University faculty, students clean up waste after homecoming
A total of 22.5 truckloads of solid waste and recycling were collected after homecoming.
Oct. 22, 2019
While MU students and other Columbia community members were still reveling over the Tigers’ homecoming victory the day after the game, landscape services and independent contractors were occupied with something different: all the loose trash scattered around campus.
According to Karlan Seville, communications manager for the division of MU operations, the university’s solid waste team worked nearly 56 hours on trash and recycling cleanup for homecoming from Friday night through Monday.
Furthermore, Seville indicated that there were 22.5 total truckloads of solid waste and recycling collected after the game and that much of the recyclables had to be discarded due to being mixed with trash.
“We do not have the labor to separate waste from recycling,” she said. “About 25% to 30% of recycling bags were able to be recycled.”
Seville said the Facility Operations team is in charge of emptying trash cans on campus, while the landscape services staff is in charge of collecting loose trash lying around campus.
The amount of loose trash can be minimized by not putting trash in cans that are already full, as wind tends to blow the overflowing trash onto the ground.
“Any time people can put [their trash] in a secure bag they should,” she said.

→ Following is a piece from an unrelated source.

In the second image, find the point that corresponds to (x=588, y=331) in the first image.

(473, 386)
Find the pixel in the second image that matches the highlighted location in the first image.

Initiatives have been enacted to decrease the amount of waste left around campus after homecoming. The Sustainability Office has Tiger Tailgate, which hands out recycling bags at tailgate lots to later be collected. It also sends student ambassadors to give presentations at fraternities, sororities and residential halls about minimizing their environmental impact.
Cassandra Marks, a sophomore economics and political science double major, decided to help out with the cleanup efforts by organizing a cleanup of her own.
Marks organized this with the help of the College of Arts and Science student council, Sustain Mizzou and landscape services.
Through communicating with groundskeeping, Marks learned that the key time for cleanup is immediately after the homecoming parade and after tailgates. This allows the waste to be picked up before the wind or animals can cause an impact.
“We were able to pick up quite a bit of trash,” she said. “I think we did pretty well for our first time.”
Marks was inspired to organize the cleanup after recalling the amount of trash that was scattered outside the residence hall she lived in last year.
“[I saw] so much trash on the sidewalk and in the parking lot,” she said. “You couldn’t park without parking on top of trash.”
Tony Wirkus, director of event management, helps identify spaces where there will be tailgaters and coordinates cleanup efforts with the independent contractors who clean up around the stadium.
Wirkus said it’s important that game attendees be conscientious about making it easier on the contractors and on the university cleanup staff by taking proper precautions with their waste.
“One of the biggest things an individual can do is make sure they’re being proactive in getting recyclables to recycling containers, and, if it’s not recyclable, getting it to the correct trash can,” Wirkus said. “When someone doesn’t choose to make that choice on their own, it makes it harder and more time consuming for the cleanup staff.”